AgenPress – Nonostante il rallentamento dell’economia registrato in questi ultimi sei mesi a seguito di una congiuntura internazionale molto difficile, il nostro Paese ha superato meglio dei suoi principali competitor europei gli effetti negativi provocati dalla crisi pandemica, dal caro energia e dalla crescita esponenziale registrata dai tassi di interesse in questo ultimo anno e mezzo. In altre parole, tra il 2019 (anno pre-Covid) e il 2023, l’Italia ha segnato una variazione del Pil del +3 per cento, contro il +2,3 della Spagna, il +1,8 della Francia e il +0,7 della Germania.
Il turismo, la manifattura, i consumi delle famiglie, gli investimenti e l’export hanno sostenuto questa ripresa che, come dicevamo, è stata la più “brillante” tra i principali Paesi dell’Eurozona. Un trend positivo che nello scorso mese di ottobre ha spinto il tasso di occupazione a toccare il 61,8 per cento. Grazie a ciò, in Italia contiamo quasi 23,7 milioni di addetti, un record mai raggiunto in precedenza.
A dirlo è l’Ufficio studi della CGIA.
Certo, i problemi non mancano e le difficoltà che da decenni assillano il nostro Paese sono sempre all’ordine del giorno. Povertà, disoccupazione femminile, lavoro nero, tasse, burocrazia, evasione, inefficienza della Pubblica Amministrazione e debito pubblico sono i principali punti di debolezza che frenano da almeno 20 anni la crescita del nostro Paese.

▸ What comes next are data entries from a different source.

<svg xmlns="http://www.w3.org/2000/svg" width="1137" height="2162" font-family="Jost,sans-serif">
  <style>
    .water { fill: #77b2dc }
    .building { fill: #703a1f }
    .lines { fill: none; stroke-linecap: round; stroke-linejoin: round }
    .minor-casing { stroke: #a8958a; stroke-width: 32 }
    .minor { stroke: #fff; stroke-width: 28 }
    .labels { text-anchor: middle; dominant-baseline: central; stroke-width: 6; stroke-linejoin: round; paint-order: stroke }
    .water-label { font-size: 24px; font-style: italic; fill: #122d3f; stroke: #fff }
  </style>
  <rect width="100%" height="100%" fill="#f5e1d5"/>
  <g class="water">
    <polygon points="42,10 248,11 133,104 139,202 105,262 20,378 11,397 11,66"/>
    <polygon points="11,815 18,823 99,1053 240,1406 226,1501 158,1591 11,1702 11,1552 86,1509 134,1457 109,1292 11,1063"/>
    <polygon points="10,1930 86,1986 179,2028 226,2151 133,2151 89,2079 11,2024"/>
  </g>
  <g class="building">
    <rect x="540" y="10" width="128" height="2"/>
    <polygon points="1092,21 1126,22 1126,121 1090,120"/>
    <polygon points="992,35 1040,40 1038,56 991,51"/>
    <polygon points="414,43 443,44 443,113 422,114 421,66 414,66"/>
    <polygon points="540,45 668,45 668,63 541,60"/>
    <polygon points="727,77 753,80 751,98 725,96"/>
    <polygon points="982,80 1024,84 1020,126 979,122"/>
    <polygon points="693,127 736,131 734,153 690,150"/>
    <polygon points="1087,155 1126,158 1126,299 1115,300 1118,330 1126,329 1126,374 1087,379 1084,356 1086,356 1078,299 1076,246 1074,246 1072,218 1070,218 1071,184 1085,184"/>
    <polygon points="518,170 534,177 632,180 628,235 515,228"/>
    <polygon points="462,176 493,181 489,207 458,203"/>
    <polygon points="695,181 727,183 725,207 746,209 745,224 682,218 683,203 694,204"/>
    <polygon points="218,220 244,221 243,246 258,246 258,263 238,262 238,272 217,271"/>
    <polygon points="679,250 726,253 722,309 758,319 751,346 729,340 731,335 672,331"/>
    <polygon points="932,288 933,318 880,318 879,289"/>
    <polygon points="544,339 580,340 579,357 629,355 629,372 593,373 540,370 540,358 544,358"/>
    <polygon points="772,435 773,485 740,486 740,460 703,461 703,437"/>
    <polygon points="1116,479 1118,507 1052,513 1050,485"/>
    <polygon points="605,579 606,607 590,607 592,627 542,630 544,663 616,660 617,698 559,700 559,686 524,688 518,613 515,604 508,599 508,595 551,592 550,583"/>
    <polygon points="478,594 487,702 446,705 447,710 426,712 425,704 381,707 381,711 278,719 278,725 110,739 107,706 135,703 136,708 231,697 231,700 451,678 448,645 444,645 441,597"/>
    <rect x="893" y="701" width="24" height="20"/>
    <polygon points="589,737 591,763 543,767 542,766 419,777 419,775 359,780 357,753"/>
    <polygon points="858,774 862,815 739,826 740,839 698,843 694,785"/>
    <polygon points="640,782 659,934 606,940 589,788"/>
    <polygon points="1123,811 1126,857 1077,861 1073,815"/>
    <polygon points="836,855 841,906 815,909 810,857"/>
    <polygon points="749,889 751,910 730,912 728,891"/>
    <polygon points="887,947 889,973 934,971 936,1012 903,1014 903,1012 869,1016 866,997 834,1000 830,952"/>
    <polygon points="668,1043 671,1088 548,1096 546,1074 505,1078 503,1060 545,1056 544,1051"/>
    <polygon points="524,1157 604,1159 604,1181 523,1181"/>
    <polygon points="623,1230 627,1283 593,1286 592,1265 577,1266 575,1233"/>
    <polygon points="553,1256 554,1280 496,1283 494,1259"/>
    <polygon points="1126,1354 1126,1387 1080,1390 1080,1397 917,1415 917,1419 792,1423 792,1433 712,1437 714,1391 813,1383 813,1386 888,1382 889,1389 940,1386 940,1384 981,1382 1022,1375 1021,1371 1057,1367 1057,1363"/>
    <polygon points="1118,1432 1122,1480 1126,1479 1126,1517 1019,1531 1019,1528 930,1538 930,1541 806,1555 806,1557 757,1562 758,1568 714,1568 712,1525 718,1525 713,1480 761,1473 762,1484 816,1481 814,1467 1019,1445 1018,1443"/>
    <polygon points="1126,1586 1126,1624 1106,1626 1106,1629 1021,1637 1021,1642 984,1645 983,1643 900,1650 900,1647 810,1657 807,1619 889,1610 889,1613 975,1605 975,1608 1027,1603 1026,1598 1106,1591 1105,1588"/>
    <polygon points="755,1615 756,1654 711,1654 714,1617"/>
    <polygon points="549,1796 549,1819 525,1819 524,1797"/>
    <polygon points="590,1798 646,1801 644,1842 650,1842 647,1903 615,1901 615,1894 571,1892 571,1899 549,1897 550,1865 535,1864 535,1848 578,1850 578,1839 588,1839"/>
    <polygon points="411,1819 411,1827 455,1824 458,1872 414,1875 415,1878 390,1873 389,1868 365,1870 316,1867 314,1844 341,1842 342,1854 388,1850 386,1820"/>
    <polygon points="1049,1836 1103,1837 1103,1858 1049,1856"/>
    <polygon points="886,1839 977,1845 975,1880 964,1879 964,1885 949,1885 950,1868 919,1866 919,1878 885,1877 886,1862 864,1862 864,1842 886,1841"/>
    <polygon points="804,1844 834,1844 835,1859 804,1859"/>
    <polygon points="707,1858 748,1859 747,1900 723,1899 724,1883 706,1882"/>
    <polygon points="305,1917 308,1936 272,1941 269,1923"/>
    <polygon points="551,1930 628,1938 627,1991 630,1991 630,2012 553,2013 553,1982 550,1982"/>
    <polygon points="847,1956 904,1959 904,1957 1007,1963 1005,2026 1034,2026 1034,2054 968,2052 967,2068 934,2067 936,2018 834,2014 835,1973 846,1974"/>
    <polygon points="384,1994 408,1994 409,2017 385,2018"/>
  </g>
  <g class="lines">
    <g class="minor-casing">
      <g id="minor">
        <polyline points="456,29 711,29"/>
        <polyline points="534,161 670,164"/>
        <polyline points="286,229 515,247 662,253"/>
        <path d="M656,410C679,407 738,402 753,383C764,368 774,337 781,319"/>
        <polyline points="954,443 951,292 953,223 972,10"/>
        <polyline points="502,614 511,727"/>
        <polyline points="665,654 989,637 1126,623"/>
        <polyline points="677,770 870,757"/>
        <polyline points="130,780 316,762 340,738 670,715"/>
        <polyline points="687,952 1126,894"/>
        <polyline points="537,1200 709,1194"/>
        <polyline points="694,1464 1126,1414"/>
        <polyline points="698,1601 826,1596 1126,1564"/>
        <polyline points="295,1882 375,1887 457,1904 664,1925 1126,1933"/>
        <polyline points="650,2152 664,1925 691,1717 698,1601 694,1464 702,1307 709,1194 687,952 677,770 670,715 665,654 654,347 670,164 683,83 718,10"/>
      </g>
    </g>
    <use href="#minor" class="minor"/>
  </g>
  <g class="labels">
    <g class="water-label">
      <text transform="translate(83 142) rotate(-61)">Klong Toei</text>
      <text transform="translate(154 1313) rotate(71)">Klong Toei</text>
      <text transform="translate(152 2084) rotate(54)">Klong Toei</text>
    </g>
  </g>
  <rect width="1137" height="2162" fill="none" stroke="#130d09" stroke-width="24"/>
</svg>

Malgrado ciò, possiamo affermare con orgoglio che da qualche anno non siamo più l’ultima ruota del carro europeo.
Nonostante le chiusure delle attività, i divieti alla mobilità e la contrazione dei consumi provocata dal Covid nel biennio 2020-2021; l’aumento dei costi delle bollette di luce e gas esploso nell’estate del 2022 e l’impennata dei tassi di interesse determinato dalla Banca
Centrale Europea per raffreddare il tasso di inflazione che in Italia nell’ultimo trimestre dell’anno scorso ha sfiorato il 12 per cento; le misure economiche/sociali messe in campo dagli ultimi esecutivi per mitigare queste difficoltà hanno sortito l’effetto sperato. Ovvero, hanno evitato una crisi sociale e garantito una ripresa dell’economia che nessuno prevedeva. O quasi.
Tra i 20 paesi dell’Area dell’euro, quelli demograficamente più piccoli hanno registrato le crescite più elevate. Rispetto al periodo pre-Covid, infatti, l’Irlanda è cresciuta del 33,1 per cento, Malta del 14,4, Cipro del 14,2, la Croazia del 13,4, la Lituania dell’8,3 e la Slovenia del 7,7. Per contro, i paesi più importanti hanno registrato delle variazioni nettamente inferiori. Se, come dicevamo più sopra, l’Italia ha fatto segnare un +3 per cento, la Spagna un +2,3, la Francia un +1,8 e la Germania un modestissimo +0,7. La media europea è stata del +3,5 per cento. Nel 2023 la previsione di crescita del nostro Paese dovrebbe
essere del +0,7 per cento, un dato nettamente inferiore al +2,4 stimato alla Spagna e leggermente più contenuto rispetto al +1 in capo alla Francia. La Germania, invece, con una variazione del -0,3 per cento rispetto al 2022 rimane in recessione.